* _WORK TO COMPLETE_: Swap "chart" for "graph" in the items from the line containing "To the nearest percent, what portion" through the end of the items, and change nothing else. Leave the pictures out of your output.

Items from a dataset
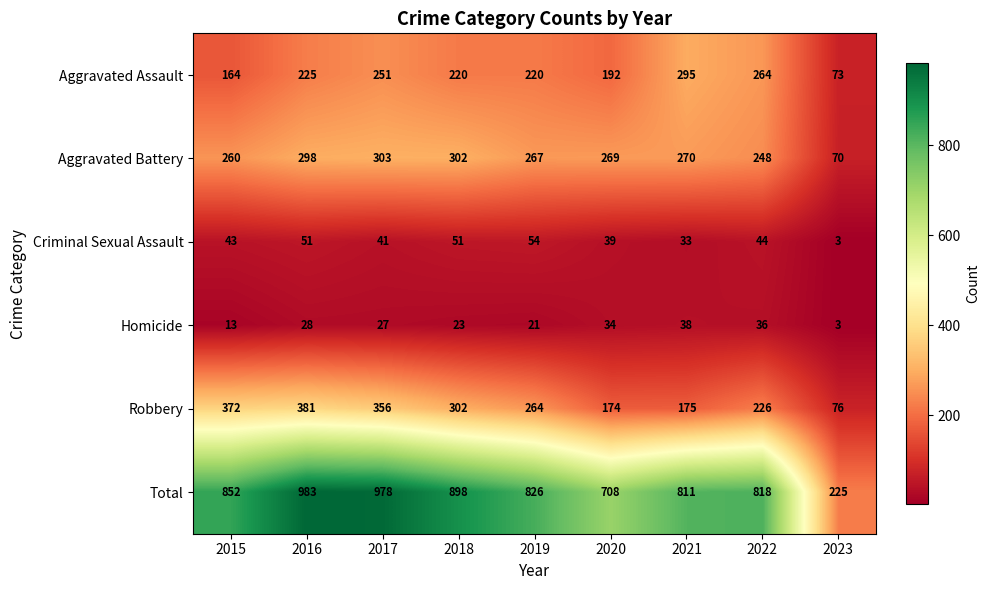

Rank the series at 2017 from lowest to highest value.

Homicide, Criminal Sexual Assault, Aggravated Assault, Aggravated Battery, Robbery, Total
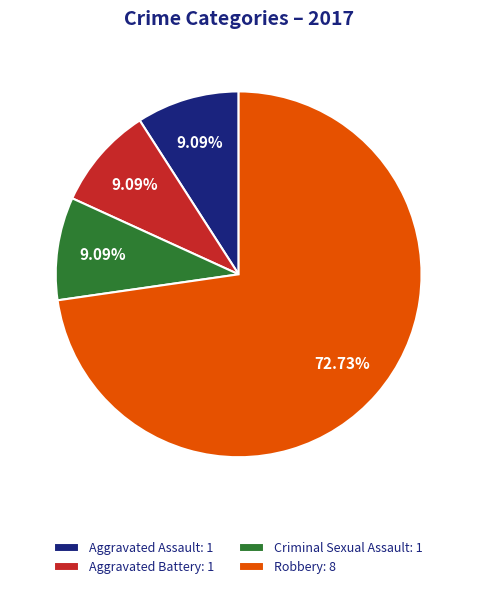

How many slices are in this pie chart?

4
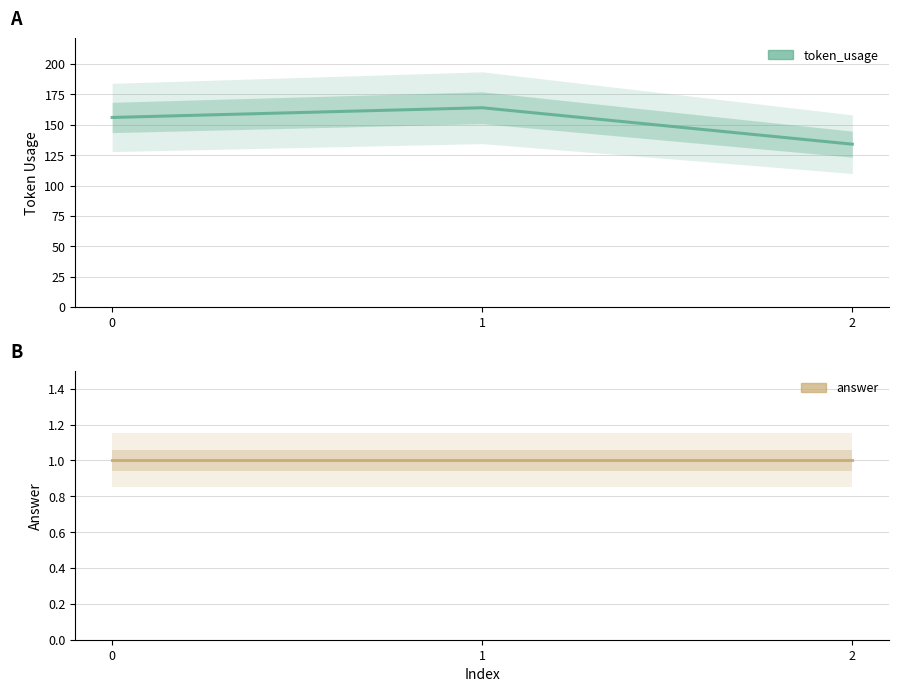

At which category is the sum across all series the highest?

1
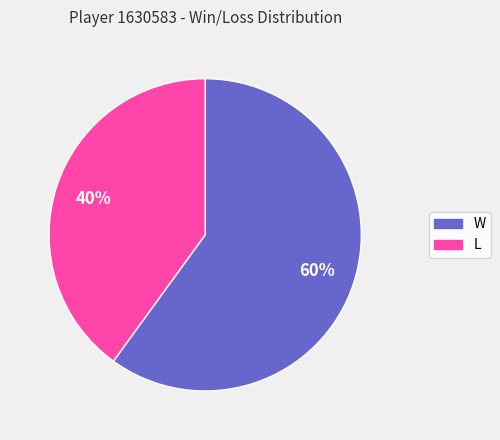

The W slice represents 60% of the pie. True or false?

True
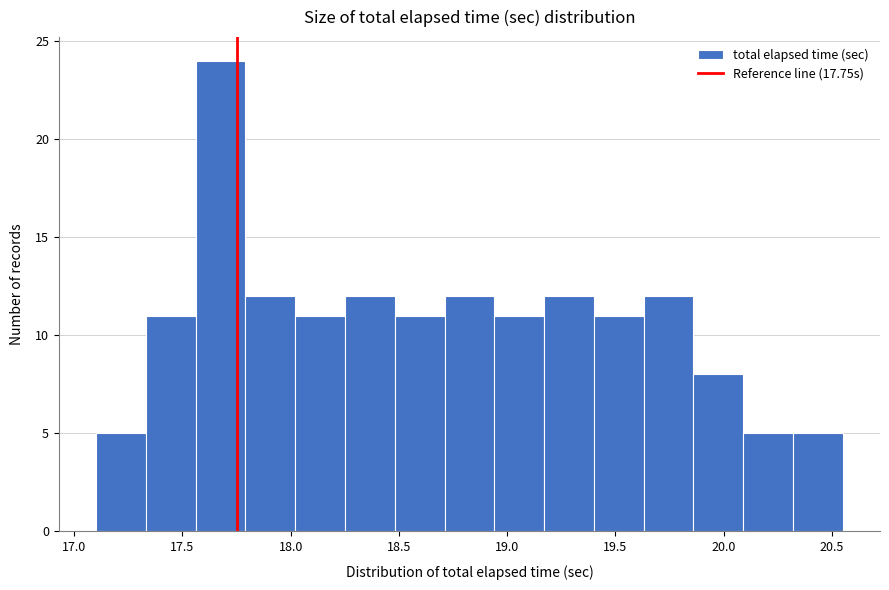

Over which range of the x-axis is the bar tallest?

17.55 to 17.80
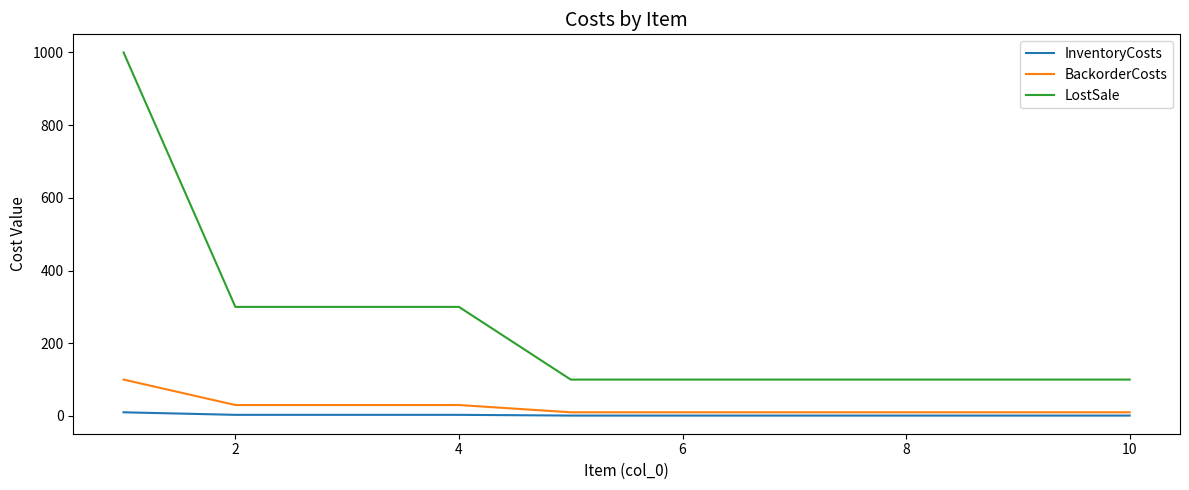

Rank the series by their maximum value, from highest to lowest.

LostSale, BackorderCosts, InventoryCosts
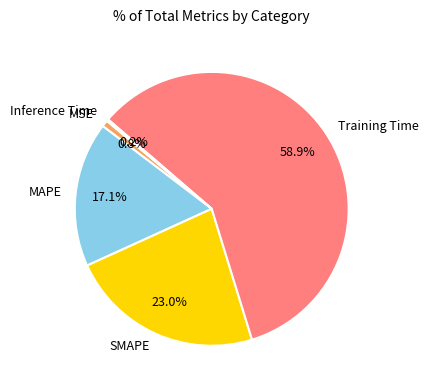

To the nearest percent, what portion does SMAPE represent?

23%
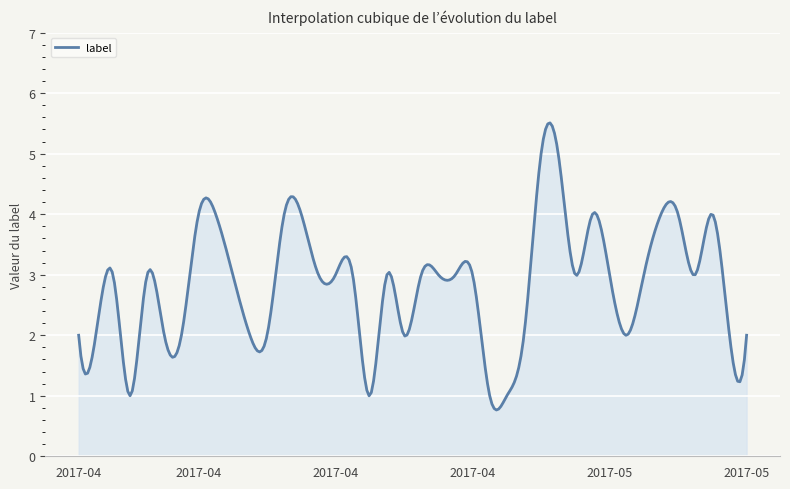

What is the maximum value shown in the chart?

5.5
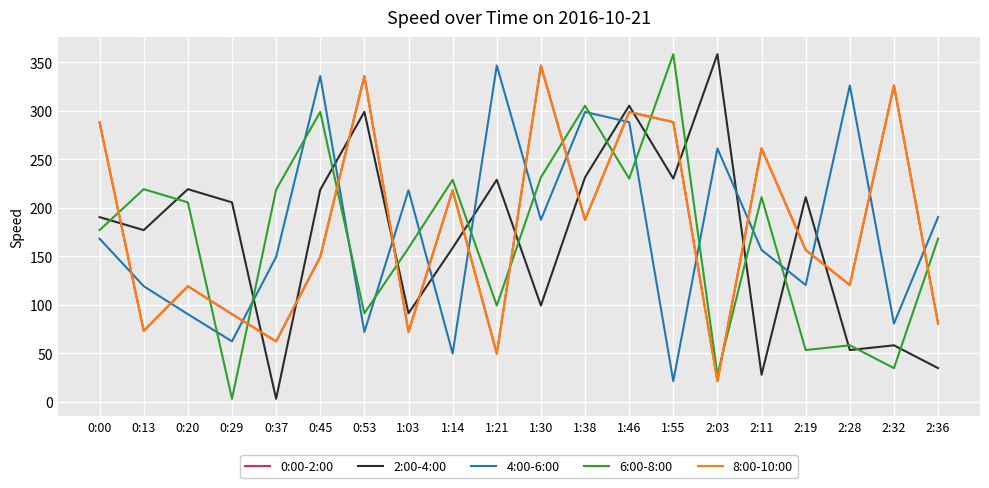

At which label is 6:00-8:00 closest to 180?

0:00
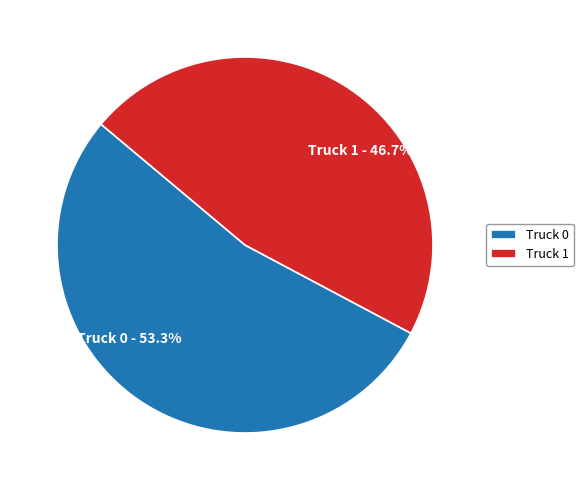

To the nearest percent, what is the difference between the largest and smallest slice percentages?

7%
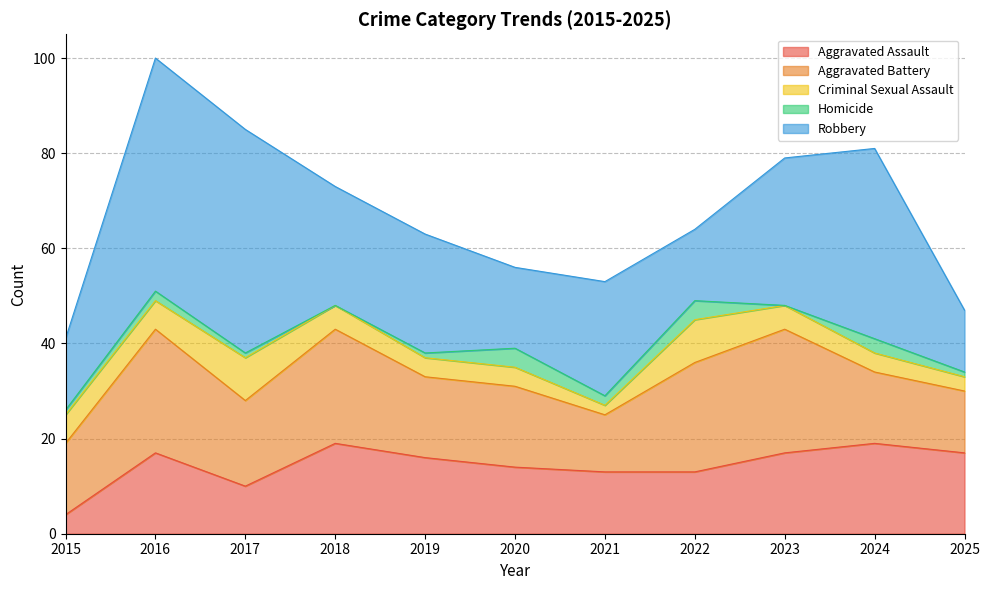

Which series has the largest total across all categories?

Robbery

* _ANSWER SPACE_:
To the nearest percent, what portion does SMAPE represent?

23%

What is the maximum value shown in the graph?

5.5

At which label is 6:00-8:00 closest to 180?

0:00

To the nearest percent, what is the difference between the largest and smallest slice percentages?

7%

Which series has the largest total across all categories?

Robbery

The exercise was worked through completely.